Return of the pay driver

When Formula One wasn’t as plutocratic an entity, Nikki Lauda took a bank loan to fund his driver, before he bagged three championships in subsequence.
Return of the pay driver

When Formula One wasn’t as plutocratic an entity, Nikki Lauda took a bank loan to fund his driver, before he bagged three championships in subsequence. But it’s not the Austrian’s name that comes to memory when talking of pay drivers, but the rather unsuccessful anecdotes of Jean-Denis Deletraz and Ricardo Rosset.

Both were woefully incompetent drivers, with the former mostly six seconds off the top mark and the latter almost always tail-end Charlie.

While in subsequent years, the FIA’s regulations saw the term ‘pay driver” acquire a bygone-era tinge, the recession induced economic downturn resulted in the return of the pay driver, though unlike in the past they aren’t consummate Muppets.

A quarter of this year’s 24 drivers fall into the pay driver category, who had to pour in substantial figures to the team’s cashbox — as opposed to just one in 2008 (Force India’s Adrian Sutil). Williams driver Pastor Maldonado heads the list as he had to shell out an approximate 45 million dollars to his team. He, apparently, was financed by Venezuela’s national oil company PDVSA. Though he demonstrated his worth winning the Spanish Grand Prix — his only title to date — it wasn’t just his talent (he managed just a point last year) that forced his entry to Williams.

Likewise, his teammate Bruno Senna, for all the mystique of his surname, roped in 12 million pounds, streamed mainly from Brazilian oil baron Eike Batista, to back his talent. Hence it was hardly surprising they chopped their old hand Rubens Barrichello.

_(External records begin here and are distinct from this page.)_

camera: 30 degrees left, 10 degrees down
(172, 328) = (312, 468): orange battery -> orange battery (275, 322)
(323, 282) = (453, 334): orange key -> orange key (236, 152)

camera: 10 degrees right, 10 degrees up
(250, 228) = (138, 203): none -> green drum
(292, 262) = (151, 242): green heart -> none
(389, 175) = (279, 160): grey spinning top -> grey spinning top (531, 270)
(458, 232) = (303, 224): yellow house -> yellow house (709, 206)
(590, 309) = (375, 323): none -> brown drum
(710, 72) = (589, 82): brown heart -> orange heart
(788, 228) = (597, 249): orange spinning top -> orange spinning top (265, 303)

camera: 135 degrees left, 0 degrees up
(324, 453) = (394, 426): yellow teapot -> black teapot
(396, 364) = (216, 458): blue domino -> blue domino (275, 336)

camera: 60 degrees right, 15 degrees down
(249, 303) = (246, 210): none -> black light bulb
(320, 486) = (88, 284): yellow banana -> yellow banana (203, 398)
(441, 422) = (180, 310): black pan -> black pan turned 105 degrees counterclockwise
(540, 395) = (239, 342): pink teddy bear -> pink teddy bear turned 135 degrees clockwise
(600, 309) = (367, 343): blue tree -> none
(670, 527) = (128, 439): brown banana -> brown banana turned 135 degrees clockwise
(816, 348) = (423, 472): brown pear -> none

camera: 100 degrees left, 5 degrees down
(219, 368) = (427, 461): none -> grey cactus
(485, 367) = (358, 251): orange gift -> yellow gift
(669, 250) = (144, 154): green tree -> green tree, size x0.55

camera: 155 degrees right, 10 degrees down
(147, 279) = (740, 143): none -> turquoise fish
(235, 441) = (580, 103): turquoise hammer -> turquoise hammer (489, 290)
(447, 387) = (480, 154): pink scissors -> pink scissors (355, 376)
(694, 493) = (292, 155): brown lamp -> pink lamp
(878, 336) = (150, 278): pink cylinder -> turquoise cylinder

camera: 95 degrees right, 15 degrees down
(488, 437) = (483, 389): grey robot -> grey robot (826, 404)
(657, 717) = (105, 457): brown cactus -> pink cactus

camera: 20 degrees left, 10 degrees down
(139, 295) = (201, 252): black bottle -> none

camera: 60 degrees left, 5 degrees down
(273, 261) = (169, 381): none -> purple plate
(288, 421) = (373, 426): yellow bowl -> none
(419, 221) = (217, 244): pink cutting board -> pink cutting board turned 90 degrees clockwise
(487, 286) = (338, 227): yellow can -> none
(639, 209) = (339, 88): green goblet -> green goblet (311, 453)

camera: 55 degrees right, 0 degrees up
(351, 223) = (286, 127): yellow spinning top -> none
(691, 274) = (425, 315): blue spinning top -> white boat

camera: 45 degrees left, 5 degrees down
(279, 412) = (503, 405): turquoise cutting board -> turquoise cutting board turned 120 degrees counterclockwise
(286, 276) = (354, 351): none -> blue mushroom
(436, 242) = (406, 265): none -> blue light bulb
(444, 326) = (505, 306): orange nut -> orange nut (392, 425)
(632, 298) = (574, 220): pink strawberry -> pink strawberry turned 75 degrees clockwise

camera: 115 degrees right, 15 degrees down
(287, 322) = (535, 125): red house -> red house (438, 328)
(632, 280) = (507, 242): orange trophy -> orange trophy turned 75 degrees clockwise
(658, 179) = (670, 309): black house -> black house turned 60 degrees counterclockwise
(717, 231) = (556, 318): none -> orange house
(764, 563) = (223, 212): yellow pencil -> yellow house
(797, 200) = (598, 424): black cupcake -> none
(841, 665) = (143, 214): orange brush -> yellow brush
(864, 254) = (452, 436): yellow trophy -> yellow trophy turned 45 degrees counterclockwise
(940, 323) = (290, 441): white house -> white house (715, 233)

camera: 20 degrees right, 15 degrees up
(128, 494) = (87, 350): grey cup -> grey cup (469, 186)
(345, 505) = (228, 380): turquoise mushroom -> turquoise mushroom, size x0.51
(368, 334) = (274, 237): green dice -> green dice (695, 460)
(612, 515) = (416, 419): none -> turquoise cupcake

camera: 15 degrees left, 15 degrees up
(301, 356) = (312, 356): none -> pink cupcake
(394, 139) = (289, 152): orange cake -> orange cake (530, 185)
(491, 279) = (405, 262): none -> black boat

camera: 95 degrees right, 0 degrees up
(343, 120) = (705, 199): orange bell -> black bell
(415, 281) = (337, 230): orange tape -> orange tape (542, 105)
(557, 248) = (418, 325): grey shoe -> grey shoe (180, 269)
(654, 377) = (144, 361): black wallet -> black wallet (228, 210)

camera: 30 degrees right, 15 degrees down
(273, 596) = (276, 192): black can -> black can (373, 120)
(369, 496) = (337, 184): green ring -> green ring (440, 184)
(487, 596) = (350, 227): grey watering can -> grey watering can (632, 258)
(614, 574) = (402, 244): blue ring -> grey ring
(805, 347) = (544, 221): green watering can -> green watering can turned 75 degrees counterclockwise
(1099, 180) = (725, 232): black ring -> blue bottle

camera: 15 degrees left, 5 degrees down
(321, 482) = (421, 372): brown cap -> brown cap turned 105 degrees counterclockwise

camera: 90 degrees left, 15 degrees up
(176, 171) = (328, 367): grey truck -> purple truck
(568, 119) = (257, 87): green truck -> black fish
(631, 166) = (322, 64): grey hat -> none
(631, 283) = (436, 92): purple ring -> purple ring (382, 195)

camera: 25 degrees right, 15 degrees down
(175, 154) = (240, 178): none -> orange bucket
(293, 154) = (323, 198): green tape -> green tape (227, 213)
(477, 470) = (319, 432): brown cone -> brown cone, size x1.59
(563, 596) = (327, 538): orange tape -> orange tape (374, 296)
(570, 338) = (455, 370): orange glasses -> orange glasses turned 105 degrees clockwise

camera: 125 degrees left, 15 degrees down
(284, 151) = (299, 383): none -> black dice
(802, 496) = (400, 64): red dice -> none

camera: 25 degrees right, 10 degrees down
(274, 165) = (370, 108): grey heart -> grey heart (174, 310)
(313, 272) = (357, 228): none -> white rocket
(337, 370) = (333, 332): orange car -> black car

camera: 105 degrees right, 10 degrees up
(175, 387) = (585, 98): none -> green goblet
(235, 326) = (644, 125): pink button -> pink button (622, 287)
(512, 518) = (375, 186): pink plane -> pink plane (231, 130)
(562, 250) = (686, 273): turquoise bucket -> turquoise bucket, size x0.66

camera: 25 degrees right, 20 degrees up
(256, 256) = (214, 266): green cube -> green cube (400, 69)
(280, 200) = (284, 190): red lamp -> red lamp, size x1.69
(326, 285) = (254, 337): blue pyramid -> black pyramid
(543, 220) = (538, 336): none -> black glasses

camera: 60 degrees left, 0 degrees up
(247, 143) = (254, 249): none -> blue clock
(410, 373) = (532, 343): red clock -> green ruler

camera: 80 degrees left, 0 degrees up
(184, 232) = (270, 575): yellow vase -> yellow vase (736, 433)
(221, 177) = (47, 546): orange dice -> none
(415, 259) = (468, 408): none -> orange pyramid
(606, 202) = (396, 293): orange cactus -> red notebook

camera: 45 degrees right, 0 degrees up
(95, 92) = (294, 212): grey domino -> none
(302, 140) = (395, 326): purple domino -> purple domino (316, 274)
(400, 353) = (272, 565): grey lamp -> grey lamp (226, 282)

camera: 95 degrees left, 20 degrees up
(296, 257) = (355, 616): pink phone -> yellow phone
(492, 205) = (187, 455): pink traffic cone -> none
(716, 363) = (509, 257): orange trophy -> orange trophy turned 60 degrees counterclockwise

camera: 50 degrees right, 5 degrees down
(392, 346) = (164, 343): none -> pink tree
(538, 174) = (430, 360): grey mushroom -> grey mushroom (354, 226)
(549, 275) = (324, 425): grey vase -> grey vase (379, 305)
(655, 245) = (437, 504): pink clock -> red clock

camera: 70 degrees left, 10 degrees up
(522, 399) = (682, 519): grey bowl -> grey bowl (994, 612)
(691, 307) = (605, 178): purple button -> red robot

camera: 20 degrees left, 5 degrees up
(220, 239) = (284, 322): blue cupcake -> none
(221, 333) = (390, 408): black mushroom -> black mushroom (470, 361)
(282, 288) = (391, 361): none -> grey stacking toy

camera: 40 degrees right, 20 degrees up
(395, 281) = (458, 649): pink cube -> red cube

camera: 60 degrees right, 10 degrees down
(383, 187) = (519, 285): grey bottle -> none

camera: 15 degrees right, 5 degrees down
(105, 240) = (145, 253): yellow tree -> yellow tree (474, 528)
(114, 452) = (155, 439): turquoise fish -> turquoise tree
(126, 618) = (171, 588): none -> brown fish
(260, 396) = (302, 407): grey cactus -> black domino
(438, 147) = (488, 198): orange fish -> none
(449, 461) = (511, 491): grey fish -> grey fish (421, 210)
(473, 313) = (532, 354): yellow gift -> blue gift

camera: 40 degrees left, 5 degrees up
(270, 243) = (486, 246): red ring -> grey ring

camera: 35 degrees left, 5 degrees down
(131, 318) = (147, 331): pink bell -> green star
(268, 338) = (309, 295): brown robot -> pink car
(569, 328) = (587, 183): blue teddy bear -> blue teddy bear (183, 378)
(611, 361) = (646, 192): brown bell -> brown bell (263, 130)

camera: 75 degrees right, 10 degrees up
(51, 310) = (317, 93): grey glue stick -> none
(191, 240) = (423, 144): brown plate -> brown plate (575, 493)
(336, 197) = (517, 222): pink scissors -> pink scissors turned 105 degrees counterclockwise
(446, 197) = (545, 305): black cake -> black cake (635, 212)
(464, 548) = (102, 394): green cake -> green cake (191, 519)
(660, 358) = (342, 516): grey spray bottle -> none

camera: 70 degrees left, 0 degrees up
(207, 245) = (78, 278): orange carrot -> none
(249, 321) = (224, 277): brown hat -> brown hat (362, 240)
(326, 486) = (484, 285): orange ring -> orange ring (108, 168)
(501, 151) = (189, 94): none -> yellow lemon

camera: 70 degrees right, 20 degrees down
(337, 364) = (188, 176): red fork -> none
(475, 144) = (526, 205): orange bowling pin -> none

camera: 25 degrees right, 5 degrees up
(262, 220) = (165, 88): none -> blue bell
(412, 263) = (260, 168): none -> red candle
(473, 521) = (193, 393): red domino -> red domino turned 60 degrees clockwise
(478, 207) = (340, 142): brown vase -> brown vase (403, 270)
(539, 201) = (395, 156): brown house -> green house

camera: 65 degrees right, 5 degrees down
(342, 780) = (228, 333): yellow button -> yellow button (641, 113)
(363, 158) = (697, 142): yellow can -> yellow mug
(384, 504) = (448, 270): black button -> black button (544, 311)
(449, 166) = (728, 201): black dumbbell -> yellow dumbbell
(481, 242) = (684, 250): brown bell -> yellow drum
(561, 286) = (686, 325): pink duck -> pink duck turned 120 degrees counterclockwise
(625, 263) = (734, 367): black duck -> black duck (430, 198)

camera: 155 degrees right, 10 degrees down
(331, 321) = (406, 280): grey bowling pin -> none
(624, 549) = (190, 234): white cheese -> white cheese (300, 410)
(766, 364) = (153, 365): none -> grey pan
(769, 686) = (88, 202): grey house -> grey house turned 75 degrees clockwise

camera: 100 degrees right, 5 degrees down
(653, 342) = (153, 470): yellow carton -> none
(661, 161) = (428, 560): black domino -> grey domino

Similarly was Jarno Trulli’s fate at Caterham was sealed when they chose Vitaly Petrov, who is financially clouted by a slew of Russian firms, most notably petrochemical giants Sibur, who reportedly shelled out 12 million pounds. Sergio Perez signed for Sauber, courtesy of Telmex, and at the bottom of the paddock HRT have Narain Karthikeyan and Marussia have Charles Pic, who have both brought to the tune of about five million pounds. Pic’s wealthy mother owns an estimated 6,000 trucks in France while Karthikeyan’s financial affluence is well documented.

The worry is that this could lead to a decline in standards if the shortage of money becomes too acute. Or the aspiring driver has just too much money to turn away.

But the three-time world champion Lauda started as a pay driver, bringing a bag of  laurels in 1972 before paying his way into BRM the following year. So paymen can become legends, and they better take a cue from him than Rosset and Deletraz.